Quando assumiu pela primeira vez a presidência da República, em janeiro de 2003, tendo como vice o empresário José Alencar, Luiz Inácio Lula da Silva colocou — e manteve — um banqueiro no Banco Central — Henrique Meirelles, depois ministro de Michel Temer e hoje secretário de João Doria. Na pasta da Fazenda, após uma civilizada transição com Pedro Malan, deixou Antônio Palocci, que cumpriu uma rigorosa política fiscal de seguidos superávits. No Congresso, seu governo defendeu e aprovou reformas na Previdência e na administração.
Paralelamente, Lula foi cumprindo sua agenda social, distribuindo renda, reajustando o valor real do salário mínimo, criando o Bolsa Família e o Minha Casa Minha Vida, dando acesso a milhões de jovens de famílias pobres à universidade. Mas o pessoal do chamado andar de cima também não teve do que reclamar. A economia cresceu, os bancos continuaram lucrando como nunca, o empresariado frequentava o Planalto… Não fez, absolutamente, um governo radical de esquerda, e todo mundo com um pingo de honestidade intelectual sabe disso.
Dez anos depois de Lula deixar o poder, talvez até um pouco antes, com a ascensão da direita, setores importantes da sociedade e da mídia passaram a tentar empurrar ao país a narrativa de uma ameaçadora “ polarização” entre extrema direita e extrema esquerda — vitimizando as forças de centro que, sufocadas, coitadinhas, não conseguiriam abrir espaço entre essas duas forças. Esse discurso agora anuncia a “repetição de 2018”, como se o professor universitário com tinturas de social democrata Fernando Haddad tivesse feito campanha com a foice e o martelo nas mãos. Assim como Lula não fez, e Dilma Rousseff também não, Haddad absolutamente não faria um governo radical de esquerda.
Jair Bolsonaro é, de fato, um radical extremista de direita, e essa posição vem sendo marcada e reafirmada a cada dia nesses dois anos de governo. Se for para o segundo turno, vai “polarizar” com alguém, que pode ser Lula. É normal nas democracias quando os dois candidatos mais fortes se confrontam e atraem os eleitores que poderiam estar no meio. Isso nada tem a ver com radicalização, e às vezes ocorre contrapondo candidatos de linhas ideológicas até semelhantes.

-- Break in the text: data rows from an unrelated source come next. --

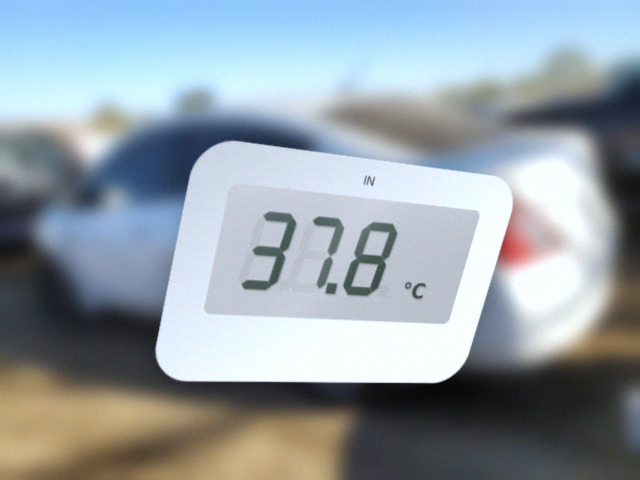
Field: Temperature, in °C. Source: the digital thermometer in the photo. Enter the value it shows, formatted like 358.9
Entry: 37.8
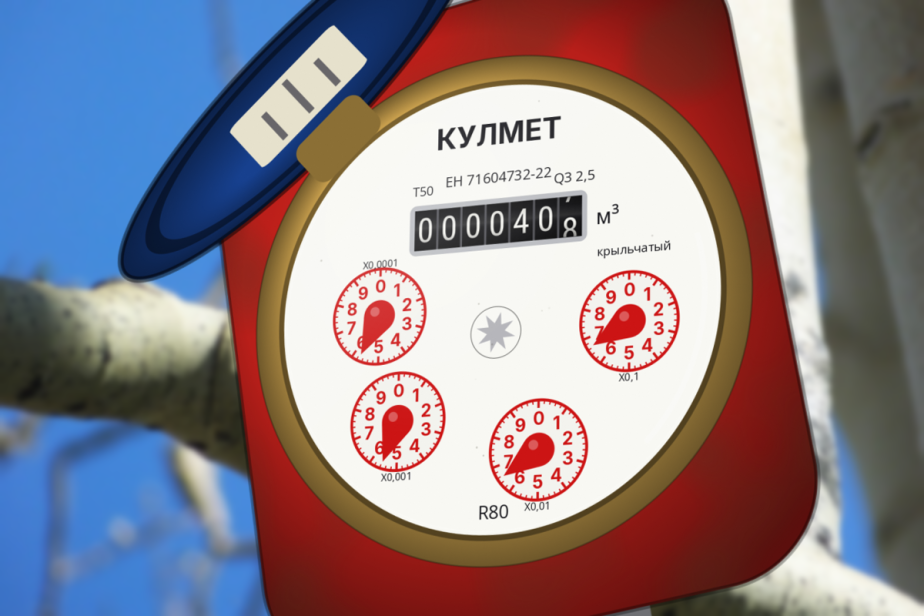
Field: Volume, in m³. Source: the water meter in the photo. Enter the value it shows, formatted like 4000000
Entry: 407.6655
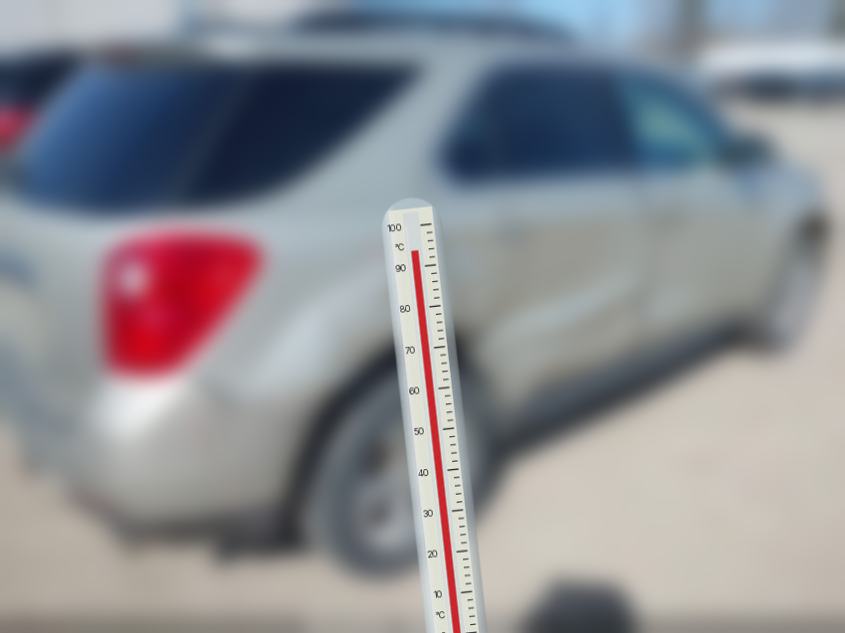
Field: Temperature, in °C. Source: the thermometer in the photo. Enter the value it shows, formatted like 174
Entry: 94
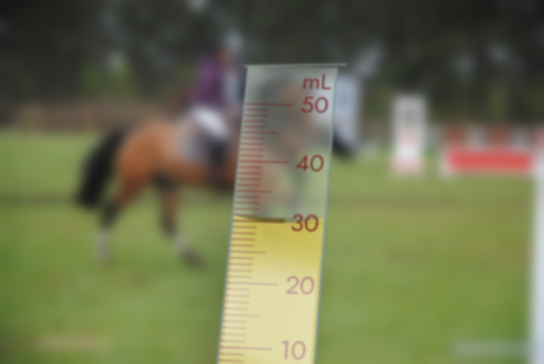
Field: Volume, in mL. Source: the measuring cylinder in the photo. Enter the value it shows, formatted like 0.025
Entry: 30
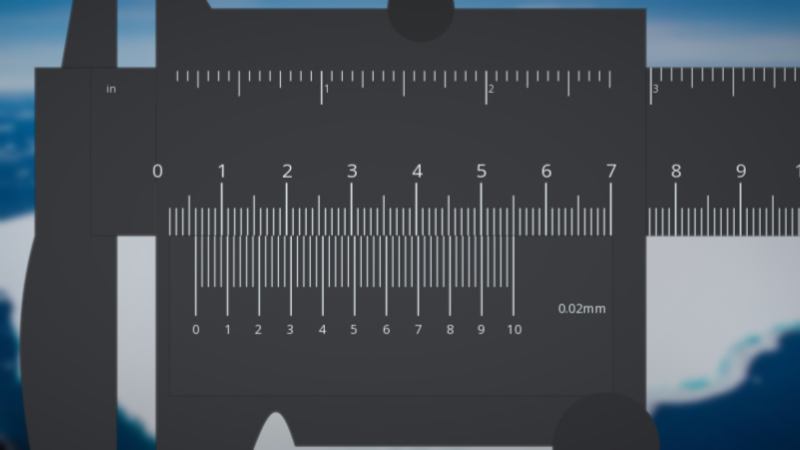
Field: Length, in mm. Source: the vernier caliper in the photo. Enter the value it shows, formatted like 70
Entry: 6.0
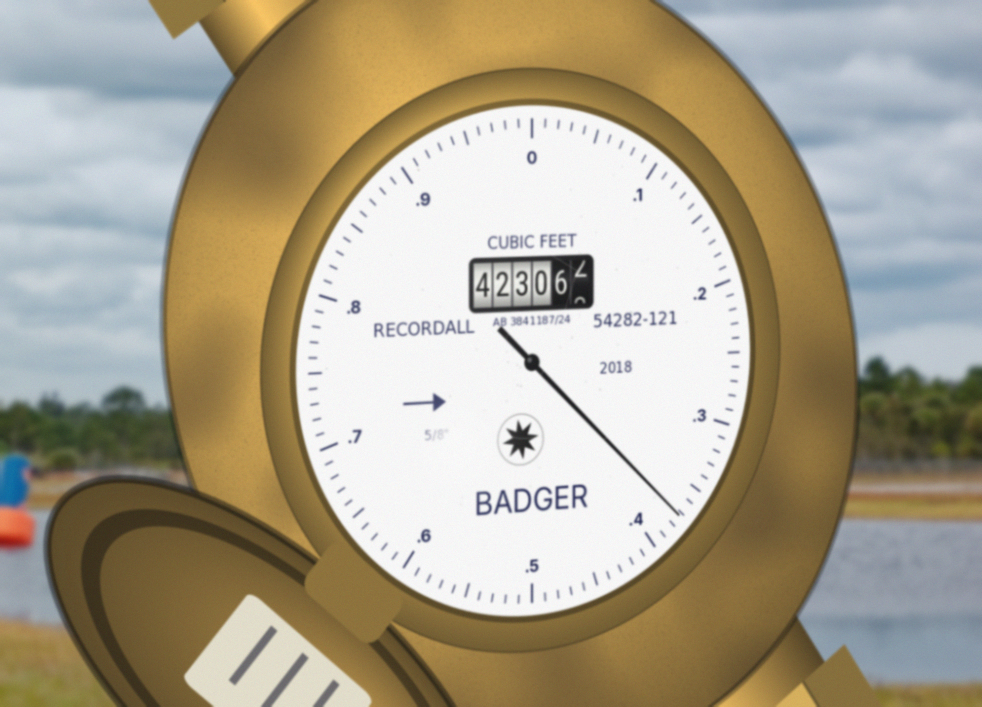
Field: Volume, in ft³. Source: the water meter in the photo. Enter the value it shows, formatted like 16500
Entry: 423062.37
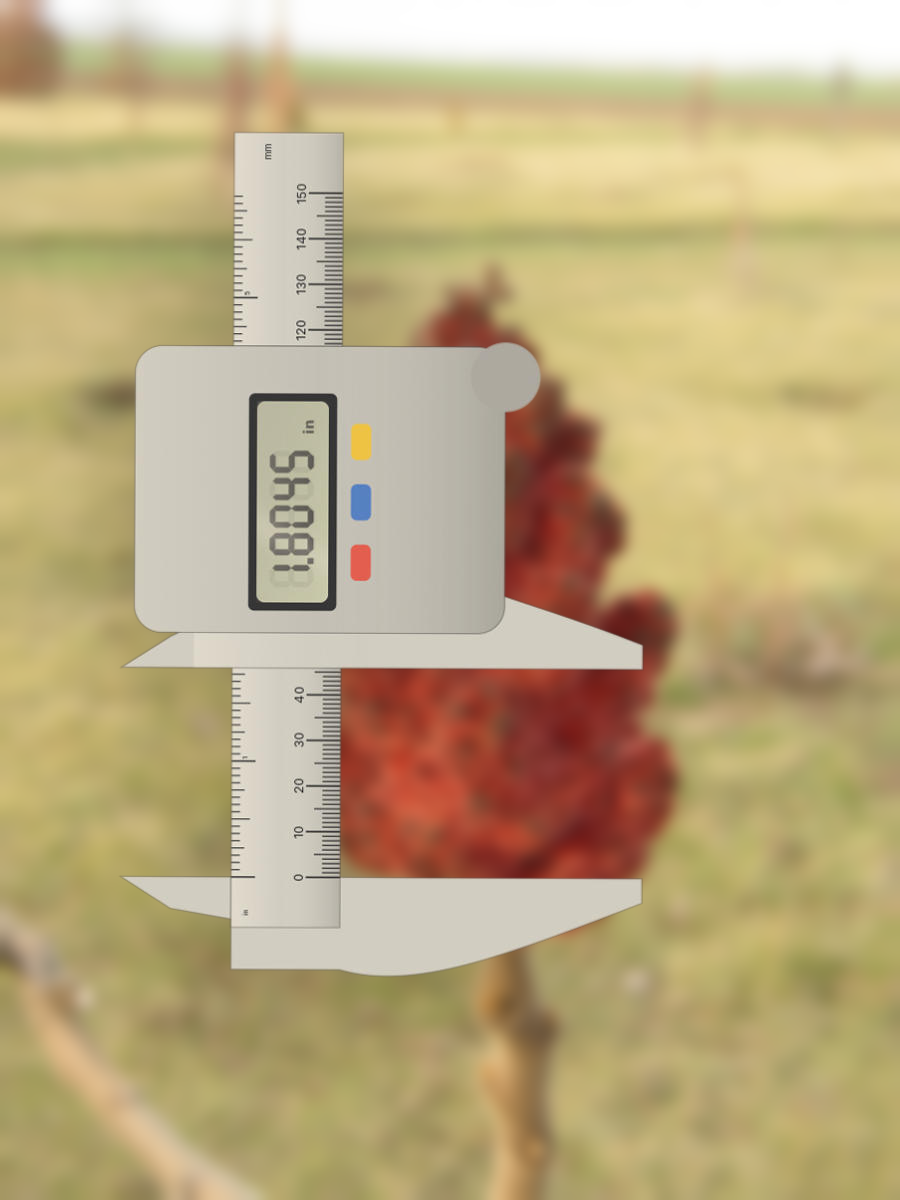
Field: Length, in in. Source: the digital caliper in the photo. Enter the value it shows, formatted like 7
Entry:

Lula está longe de ser um extremista de esquerda, e o país inteiro sabe que ele não é um Bolsonaro com sinal contrário. Que raio de “polarização” é essa, então?
A falsa “polarização” é uma tentativa desonesta de setores de centro e da direita limpinha e cheirosa para meter medo naquele cidadão que, com razão, não gosta de radicais hidrófobos. Uma narrativa simplificadora que precisa empurrar o ex-presidente para uma zona de radicalismo e tentar igualá-lo a seu principal concorrente nesse momento. Entre dois horrores, haveria espaço para alguém do campo de centro que, até agora, não deu o ar de sua graça.
Um dos maiores desafios de Lula, nesses 18 meses que o separam da eleição, é desconstruir a “polarização” ideológica radical inventada por setores antipetistas do establishment — os mesmos que, lá atrás, não hesitaram em levar o país para o buraco apoiando Jair Bolsonaro.